Figure 2.9. Evolution de la localisation de la déformation relevée par technique DIC à différents incréments pendant toute la durée d'un essai de déformation plane sur une argile norvégienne

[Thakur, 2007].

Notons que les échantillons dans les deux exemples cités en dessus, ont été enveloppés dans les membranes, qui suivent la déformation des échantillons. Inévitablement, l'épaisseur des bandes de déformation localisées mesurées est probablement plus large que celle en réalité. Par conséquent, les fissures de cisaillement peuvent apparaitre dans les résultats de DIC comme étant les bandes de cisaillement avec les épaisseurs importantes.

Dans l’étude sur la fissuration dans les roches, Ferrero et al. (2008) ont utilisé la technique DIC pour étudier la rupture de la marne de Beaucaire et de la marne de Farina d’Olmi. La Figure 2.10 présente les résultats issus d’un essai de compression uniaxiale sur la marne de Farina d’Olmi. Dans cette figure, des cartes de déformations verticales (εy) et horizontales (εx) obtenues à différents niveaux de charge ainsi que les photos de l'échantillon sont présentées. Les déformations sont homogènes à faible charge appliquée. Elles montrent ensuite les ruptures localisées lorsque les charges sont plus élevées. Sur la partie droite de l'échantillon, une fissure identifiée par les auteurs comme étant probablement due à une imperfection locale au cours de la préparation des échantillons est clairement identifiée (B).

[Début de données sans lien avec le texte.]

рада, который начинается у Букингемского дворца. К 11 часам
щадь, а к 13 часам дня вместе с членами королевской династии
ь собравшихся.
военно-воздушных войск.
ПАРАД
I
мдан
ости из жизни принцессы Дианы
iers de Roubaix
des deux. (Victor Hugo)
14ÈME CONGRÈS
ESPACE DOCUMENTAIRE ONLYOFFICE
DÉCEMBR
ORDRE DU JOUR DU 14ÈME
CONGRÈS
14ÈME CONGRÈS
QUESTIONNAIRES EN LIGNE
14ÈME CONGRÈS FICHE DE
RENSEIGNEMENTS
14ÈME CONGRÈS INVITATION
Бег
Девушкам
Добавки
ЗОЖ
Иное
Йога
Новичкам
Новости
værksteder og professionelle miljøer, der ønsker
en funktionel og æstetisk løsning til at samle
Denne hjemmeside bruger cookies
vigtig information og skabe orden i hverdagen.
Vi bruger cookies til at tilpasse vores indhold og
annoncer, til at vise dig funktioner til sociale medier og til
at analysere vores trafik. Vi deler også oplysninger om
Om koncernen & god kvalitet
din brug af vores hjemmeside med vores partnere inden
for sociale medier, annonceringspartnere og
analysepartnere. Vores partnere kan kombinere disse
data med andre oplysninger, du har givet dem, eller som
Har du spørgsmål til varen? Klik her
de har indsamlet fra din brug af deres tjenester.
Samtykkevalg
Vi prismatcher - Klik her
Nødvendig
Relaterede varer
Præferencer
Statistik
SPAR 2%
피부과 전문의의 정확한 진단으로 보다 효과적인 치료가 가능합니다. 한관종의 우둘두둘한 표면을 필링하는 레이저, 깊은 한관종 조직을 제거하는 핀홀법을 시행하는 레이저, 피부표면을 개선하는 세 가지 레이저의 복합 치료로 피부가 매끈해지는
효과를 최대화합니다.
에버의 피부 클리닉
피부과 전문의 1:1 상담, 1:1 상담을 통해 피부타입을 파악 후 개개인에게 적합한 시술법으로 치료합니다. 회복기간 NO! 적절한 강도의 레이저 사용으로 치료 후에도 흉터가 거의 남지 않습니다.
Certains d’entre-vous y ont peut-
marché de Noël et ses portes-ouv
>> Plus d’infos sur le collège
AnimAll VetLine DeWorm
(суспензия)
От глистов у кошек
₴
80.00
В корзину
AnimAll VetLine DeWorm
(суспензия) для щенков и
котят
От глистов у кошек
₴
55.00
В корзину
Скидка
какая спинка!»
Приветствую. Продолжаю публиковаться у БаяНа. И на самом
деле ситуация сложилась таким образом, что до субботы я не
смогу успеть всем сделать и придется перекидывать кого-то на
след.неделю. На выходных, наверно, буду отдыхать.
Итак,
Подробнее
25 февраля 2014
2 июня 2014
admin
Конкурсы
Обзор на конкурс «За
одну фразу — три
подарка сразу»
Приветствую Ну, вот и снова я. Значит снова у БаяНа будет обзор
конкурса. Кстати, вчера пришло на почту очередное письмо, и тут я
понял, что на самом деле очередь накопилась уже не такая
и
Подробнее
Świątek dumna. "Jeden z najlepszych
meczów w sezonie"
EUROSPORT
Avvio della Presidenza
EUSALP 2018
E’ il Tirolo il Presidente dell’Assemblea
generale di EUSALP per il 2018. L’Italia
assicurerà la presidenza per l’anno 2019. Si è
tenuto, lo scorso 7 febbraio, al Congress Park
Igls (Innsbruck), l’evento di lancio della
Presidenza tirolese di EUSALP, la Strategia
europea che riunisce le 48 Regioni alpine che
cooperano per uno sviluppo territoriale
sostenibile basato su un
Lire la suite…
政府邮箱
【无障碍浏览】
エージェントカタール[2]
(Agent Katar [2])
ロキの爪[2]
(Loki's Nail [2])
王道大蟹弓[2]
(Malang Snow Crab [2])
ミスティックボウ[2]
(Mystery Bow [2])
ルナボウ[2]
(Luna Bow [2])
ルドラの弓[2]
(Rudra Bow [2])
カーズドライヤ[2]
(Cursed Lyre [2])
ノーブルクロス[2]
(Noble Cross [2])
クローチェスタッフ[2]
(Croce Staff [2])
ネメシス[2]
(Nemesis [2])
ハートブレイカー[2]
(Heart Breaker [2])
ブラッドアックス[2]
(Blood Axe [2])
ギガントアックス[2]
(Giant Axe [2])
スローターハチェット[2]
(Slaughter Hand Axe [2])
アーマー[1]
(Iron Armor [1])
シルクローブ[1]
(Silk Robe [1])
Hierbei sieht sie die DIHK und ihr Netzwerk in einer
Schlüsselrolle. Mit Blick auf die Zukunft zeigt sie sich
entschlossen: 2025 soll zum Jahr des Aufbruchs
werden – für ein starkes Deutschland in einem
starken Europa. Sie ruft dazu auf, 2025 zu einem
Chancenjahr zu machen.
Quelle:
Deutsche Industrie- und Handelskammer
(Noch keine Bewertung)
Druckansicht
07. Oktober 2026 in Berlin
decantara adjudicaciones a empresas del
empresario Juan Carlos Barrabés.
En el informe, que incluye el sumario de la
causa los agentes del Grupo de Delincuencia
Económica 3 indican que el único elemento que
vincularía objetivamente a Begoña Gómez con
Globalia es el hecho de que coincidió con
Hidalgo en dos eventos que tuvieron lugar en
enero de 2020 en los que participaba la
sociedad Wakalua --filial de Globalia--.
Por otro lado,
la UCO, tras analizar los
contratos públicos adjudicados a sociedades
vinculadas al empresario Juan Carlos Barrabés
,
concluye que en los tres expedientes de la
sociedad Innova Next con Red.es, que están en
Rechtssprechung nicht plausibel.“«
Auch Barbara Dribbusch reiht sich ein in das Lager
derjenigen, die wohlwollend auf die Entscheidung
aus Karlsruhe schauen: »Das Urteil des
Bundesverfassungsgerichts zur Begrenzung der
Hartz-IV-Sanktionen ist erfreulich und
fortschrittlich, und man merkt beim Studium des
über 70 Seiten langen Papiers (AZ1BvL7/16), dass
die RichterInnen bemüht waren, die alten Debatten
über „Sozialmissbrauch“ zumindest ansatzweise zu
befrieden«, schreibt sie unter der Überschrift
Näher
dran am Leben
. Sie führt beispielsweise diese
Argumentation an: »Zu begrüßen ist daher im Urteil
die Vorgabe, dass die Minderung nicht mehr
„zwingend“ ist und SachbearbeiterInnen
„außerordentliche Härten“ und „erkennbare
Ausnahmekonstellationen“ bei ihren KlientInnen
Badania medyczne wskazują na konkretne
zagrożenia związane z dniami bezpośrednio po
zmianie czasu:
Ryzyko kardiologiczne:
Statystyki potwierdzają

La fissure principale se forme sur un coin et s'écarte au cours de la propagation des fissures jusqu'à une rupture axiale classique.

Figure 2.10. Cartes des déformations verticales (εy) et horizontales (εx) et photos de l'échantillon, obtenues par une méthode de photogrammétrie à différents niveaux de charge sur un échantillon de

marne de Farina d’Olmi [Ferrero et al., 2008].

De Sanctis (2005) a réalisé une campagne expérimentale pour étudier la propagation de fissures et leurs coalescences dans le Tuf de Naples (voir Hall et al., 2006 et de Sanctis, 2005) qui est également l’un des matériaux dans notre étude. Les échantillons prismatiques entaillés (dimension 100x50x35 mm3) ont été chargés en compression uniaxiale en déformation plane avec une vitesse de déformation axiale constante. Des photographies de la face principale de ces échantillons ont été acquises en cours de chargement, ce qui a permis de capturer le moment et le lieu de l'initiation des fissures et de suivre leur propagation. Hall et al. (2007) ont analysé l’un de ces essais en utilisant la méthode DIC (logiciel PhotoWarp), le résultat est donné dans la Figure 2.11. Dans cet exemple, en examinant les déformations de cisaillement maximum (εs-max), les auteurs ont observé que les fissures s’initient aux quatre pointes des entailles, mais les wing cracks externes (Wexterne) se propagent plus rapidement que les wing cracks internes (Winterne). Lorsque les wing cracks externes se propagent de manière significative vers les limites de l'échantillon, les entailles coalescent à travers le pont de roche et conduisent à la rupture finale de l'échantillon.

Figure 2.11. Déformations de cisaillement maximum obtenues pour différents incréments dans un essai de compression en déformation plane sur un échantillon parallélépipédique entaillé de Tuf [Hall

et al., 2007].

Remarques

Les exemples présentés dans les paragraphes précédents montrent la capacité des techniques DIC à suivre l’évolution de l’endommagement à la surface des échantillons. Les phénomènes observés en surface ne reflètent le comportement interne du matériau qu’à la condition d’homogénéité du comportement dans l’épaisseur. Les analyses RX montreront que cette hypothèse d’homogénéité dans l’épaisseur ne peut pas être assurée pour les roches. Pour mieux interpréter l’endommagement dans les roches, il est donc nécessaire de combiner ces techniques d’analyse en surface avec d’autres techniques de mesure de champs (i.e., l’émission acoustique et la tomographie RX) qui seront présentées dans la suite.